OregonDigital / OD2

Next generation of Oregon Digital ( https://oregondigital.org ) digital collections platform, built on Samvera Hyrax ( https://github.com/samvera/hyrax/ )
18 stars 1 forks source link

WC5 - Investigate using Lambda for derivative generation #524

Closed decimalator closed 5 years ago

jechols commented 5 years ago

I think this ticket needs a lot more info from somebody. Are we willing to throw away / override the entire Hyrax core derivative logic to make this happen? (Personally, I am, but do I speak for the group?) How important is it to get this figured out in WC5? How important is it to make this happen even if it doesn't make it for WC5? (Should the issue topic specify the work cycle?)

Here's what I do know:

On ingest, the code assumes that derivative generation is a background job that's run from the Hyrax stack. There's definitely some research we'd need to figure out how to throw out those jobs and just fire off a lambda command. And of course we'd need to be able to view the results of whatever lambda things happen - in case derivatives fail or get stuck or whatever.

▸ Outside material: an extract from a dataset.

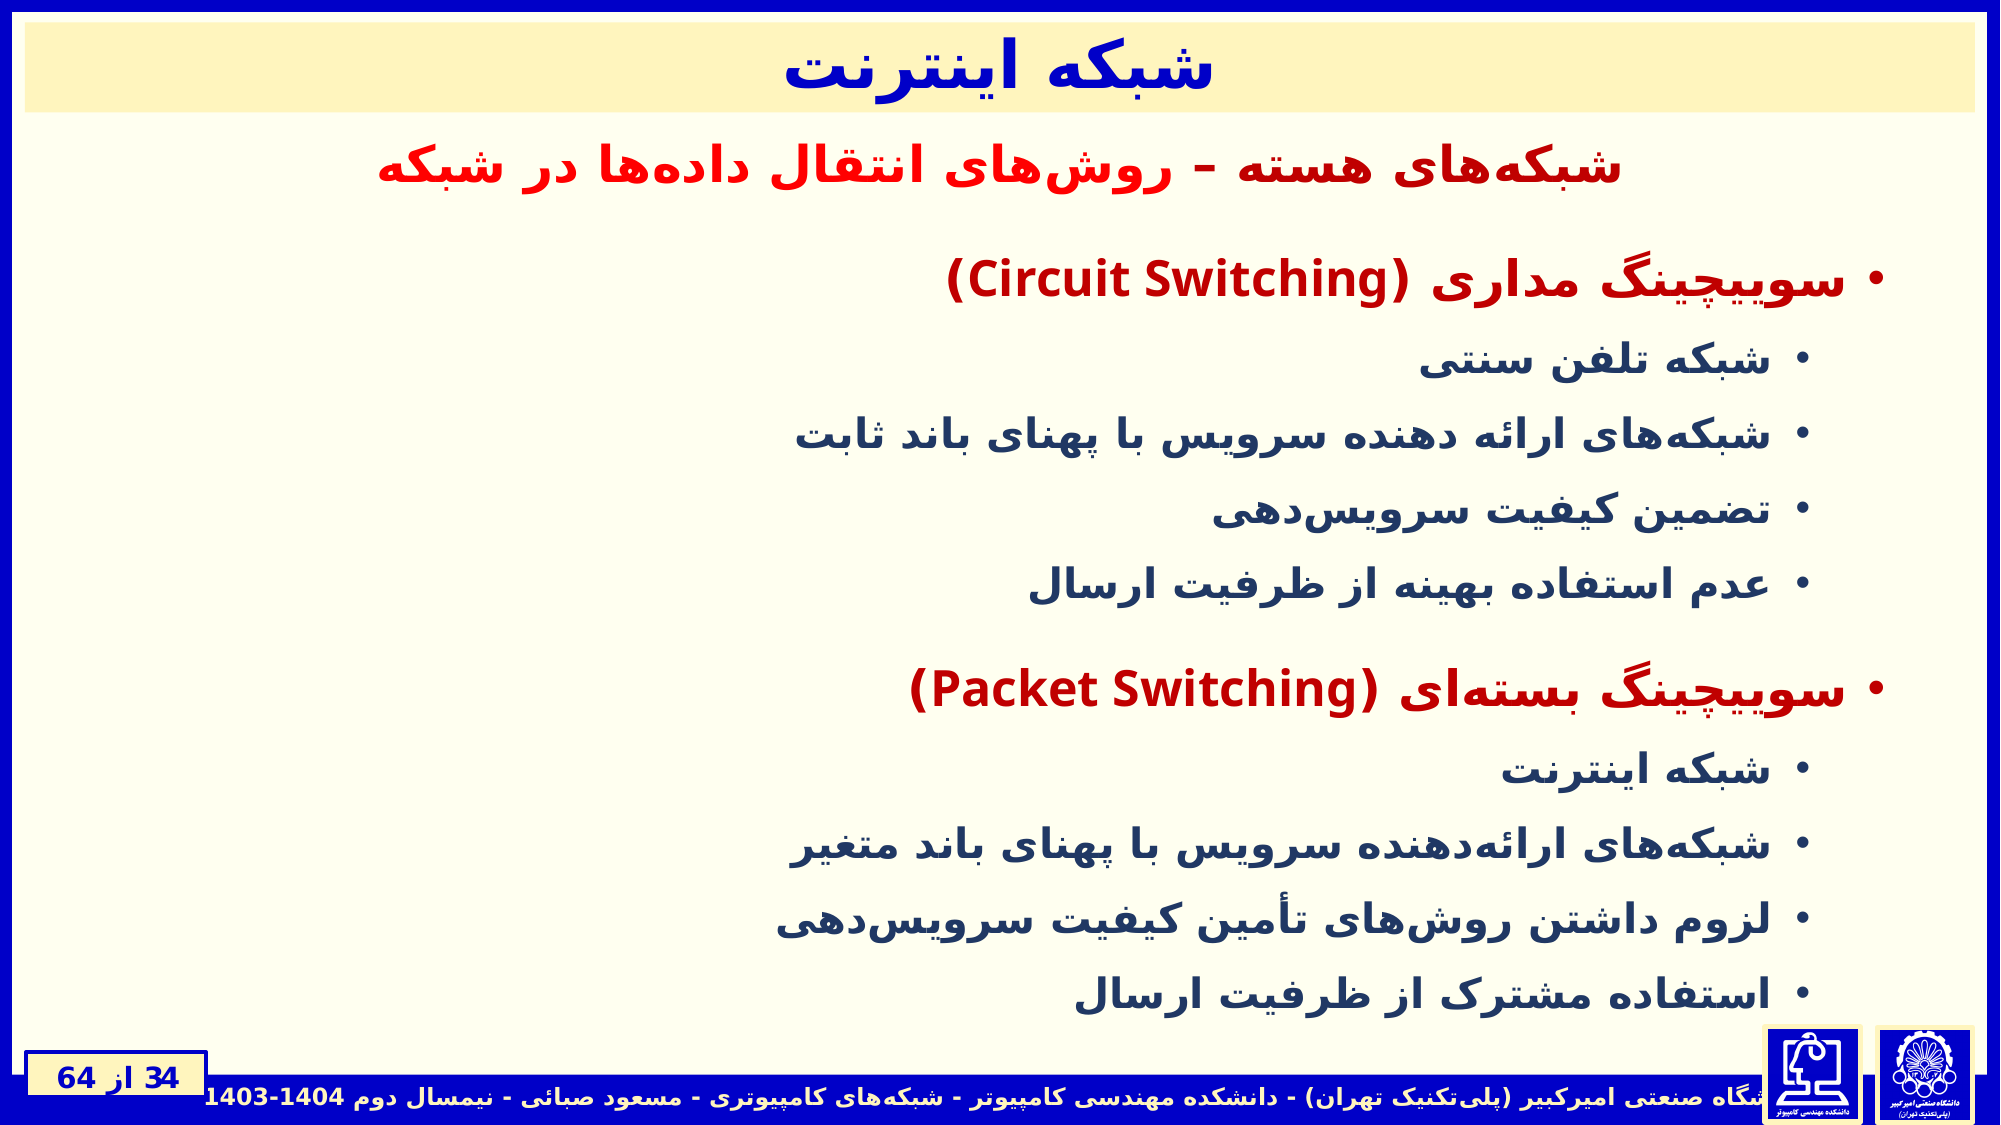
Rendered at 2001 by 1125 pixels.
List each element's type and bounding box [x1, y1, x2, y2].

text_box [0, 0, 2000, 1125]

It seems like there's no direct information stored on an asset to tell it about its derivatives - it's just determined by code. This is good news in that we can generate derivatives however we want so long as we store items in S3 in a way that's easy to find using just an asset's id.

Generating derivatives, fortunately, is trivial: I can produce images' and PDFs' derivatives with a very simple bash script. But image derivatives need graphicsmagick and openjpeg tools. PDF derivatives have even more dependencies. I have done zero investigation in terms of what can be installed on a lambda server, so I'm really not sure about our options.

jechols commented 5 years ago

I have done a lot of digging and tinkering around to see if there's some way we can make this work, but I don't think it's possible. For small images, this wouldn't be an issue, but as images get larger, the RAM and disk needs exceed what lambda can offer. And for video derivatives, I don't see any way we could hope to live within lamdba's constraints.

Investigating this has me a bit worried about the cost of derivatives more generally. In OD's current infrastructure, we have sixteen gigs of RAM dedicated to derivative workers. The vast majority of the time, this RAM goes unused, but when there are audio and video derivative jobs, I'm betting we max out RAM pretty fast. We don't want our new infrastructure to have to have 16 gigs just sitting unused at all times, nor do we want the workers to share resources with the web server. AWS Lambda seemed like a perfect way to mitigate this problem, but it seems infeasible. So....

jechols commented 5 years ago

@decimalator assigning this to you: I think we need somebody more on the ops side to verify that lambda isn't a good fit for this. I have literally never investigated AWS Lambda prior to Tuesday.

straleyb commented 5 years ago

@decimalator Can we close this since we arent using aws?